‘Global player’ for sustainable development
Annual press conference 2014
Berlin. Three years after it began operating as GIZ, the company is now more of a global player in international cooperation than ever before. A federal enterprise, GIZ will continue to step up its engagement in industrialised nations and emerging economies, thus complementing its work in developing countries. The Chair of GIZ’s Management Board, Tanja Gönner, said that, ‘2013 was a good year for GIZ, with a business volume of over EUR 1.9 billion and new commissions worth EUR 2.3 billion. Demand for our services has remained stable at a high level.’ Today GIZ operates in more than 130 countries around the world, making it one of Germany’s most global enterprises.
Dr Friedrich Kitschelt, State Secretary in the German Federal Ministry for Economic Cooperation and Development (BMZ) and Chairman of GIZ’s Supervisory Board, added that, ‘The wide range of instruments GIZ offers as a one-stop shop makes it a professional service provider for the entire German Government. We are also becoming increasingly attractive for other international clients, including the European Union and the World Health Organization.’
There is hard and fast evidence that GIZ’s work produces results:
In the area of social security, GIZ has supported partners in a number of countries, providing over 100 million people with access to health insurance for the first time. Between 2011 and 2013, these countries included India, Indonesia and Rwanda. The insurance schemes have been established in the partner countries themselves and represent a sustainable investment in the future.
To help combat climate change, GIZ is supporting moves to make greater use of renewable energy in more than 30 countries. In Brazil, India, and South Africa alone, millions of people today use solar and wind power. The electricity generated would be enough to power eight million German households (families with an average annual electricity consumption of 3,500 kWh).
The German Federal Ministry for Economic Cooperation and Development (BMZ) is GIZ’s principal commissioning party and in 2013 placed commissions for GIZ services worth EUR 1.5 billion (business volume). This figure also includes around EUR 170 million of project co-funding received from third parties, including the EU, foundations, and private companies.
GIZ is now a service provider for the whole of the German Government, and today the commissions it receives from other government departments, such as the German Federal Foreign Office and the Federal Ministry for the Environment, Nature Conservation, Building and Nuclear Safety (BMUB), account for almost 15% of total business volume. In 2013, income from these two federal ministries amounted to EUR 118.6 million and EUR 86.6 million respectively.
Around 9% of the business volume – some EUR 178 million – comes from commissions and funding supplied by private companies, foundations, multilateral organisations and foreign governments. ‘We use these millions to support the government’s international cooperation activities instead of using German taxpayers’ money,’ said Tanja Gönner.

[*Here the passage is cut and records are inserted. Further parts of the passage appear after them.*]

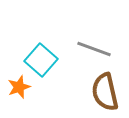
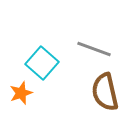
cyan square: moved 1 px right, 3 px down
orange star: moved 2 px right, 6 px down
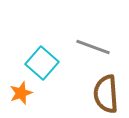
gray line: moved 1 px left, 2 px up
brown semicircle: moved 1 px right, 2 px down; rotated 9 degrees clockwise
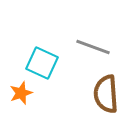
cyan square: rotated 16 degrees counterclockwise
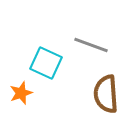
gray line: moved 2 px left, 2 px up
cyan square: moved 4 px right
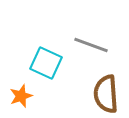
orange star: moved 3 px down
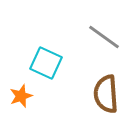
gray line: moved 13 px right, 8 px up; rotated 16 degrees clockwise
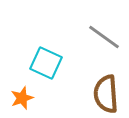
orange star: moved 1 px right, 2 px down
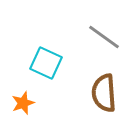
brown semicircle: moved 2 px left, 1 px up
orange star: moved 1 px right, 5 px down
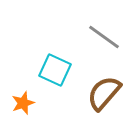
cyan square: moved 9 px right, 7 px down
brown semicircle: rotated 45 degrees clockwise
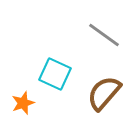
gray line: moved 2 px up
cyan square: moved 4 px down
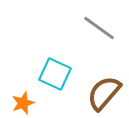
gray line: moved 5 px left, 7 px up
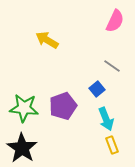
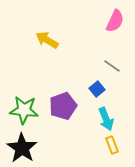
green star: moved 2 px down
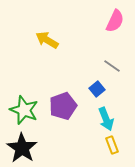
green star: rotated 16 degrees clockwise
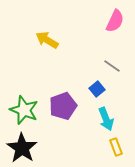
yellow rectangle: moved 4 px right, 2 px down
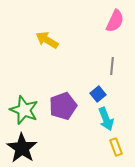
gray line: rotated 60 degrees clockwise
blue square: moved 1 px right, 5 px down
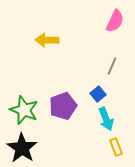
yellow arrow: rotated 30 degrees counterclockwise
gray line: rotated 18 degrees clockwise
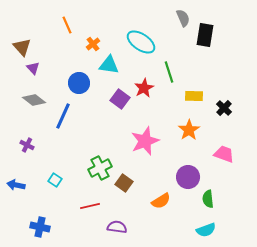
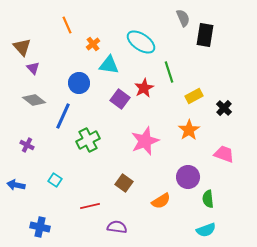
yellow rectangle: rotated 30 degrees counterclockwise
green cross: moved 12 px left, 28 px up
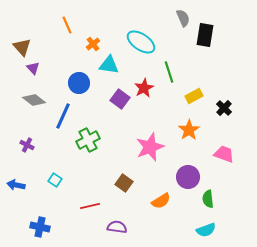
pink star: moved 5 px right, 6 px down
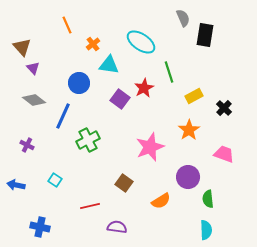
cyan semicircle: rotated 72 degrees counterclockwise
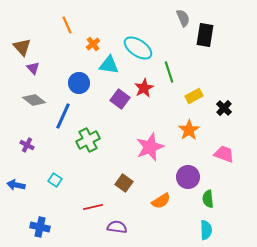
cyan ellipse: moved 3 px left, 6 px down
red line: moved 3 px right, 1 px down
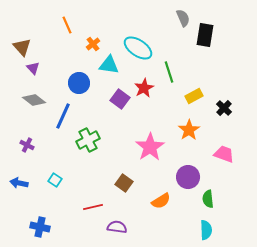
pink star: rotated 12 degrees counterclockwise
blue arrow: moved 3 px right, 2 px up
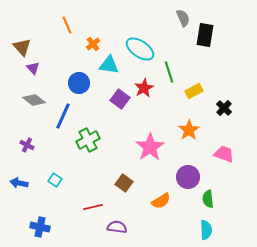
cyan ellipse: moved 2 px right, 1 px down
yellow rectangle: moved 5 px up
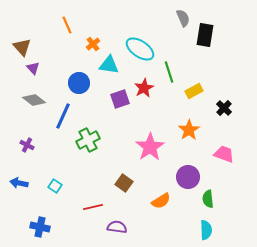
purple square: rotated 36 degrees clockwise
cyan square: moved 6 px down
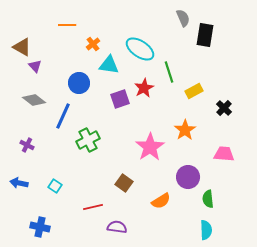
orange line: rotated 66 degrees counterclockwise
brown triangle: rotated 18 degrees counterclockwise
purple triangle: moved 2 px right, 2 px up
orange star: moved 4 px left
pink trapezoid: rotated 15 degrees counterclockwise
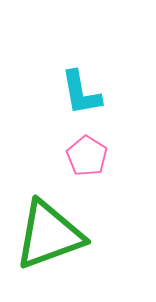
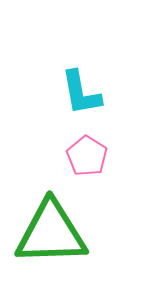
green triangle: moved 2 px right, 2 px up; rotated 18 degrees clockwise
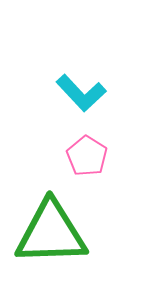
cyan L-shape: rotated 33 degrees counterclockwise
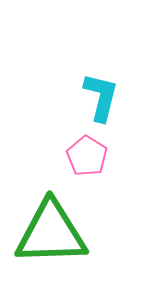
cyan L-shape: moved 20 px right, 4 px down; rotated 123 degrees counterclockwise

At the end of 2013, GIZ had a total of 16,510 staff members compared with 16,229 on 31 December 2012. As in the previous year, about 70% of all employees – some 11,244 individuals in total – were employed in our partner countries as national personnel. Almost 1,000 integrated and returning experts and 869 development workers were also working for GIZ.
The Deutsche Gesellschaft für Internationale Zusammenarbeit (GIZ) GmbH is a federal enterprise with worldwide operations. We support the German Government in the fields of international cooperation for sustainable development and international education. Through our work we assist people and societies in shaping their own futures and improving living conditions.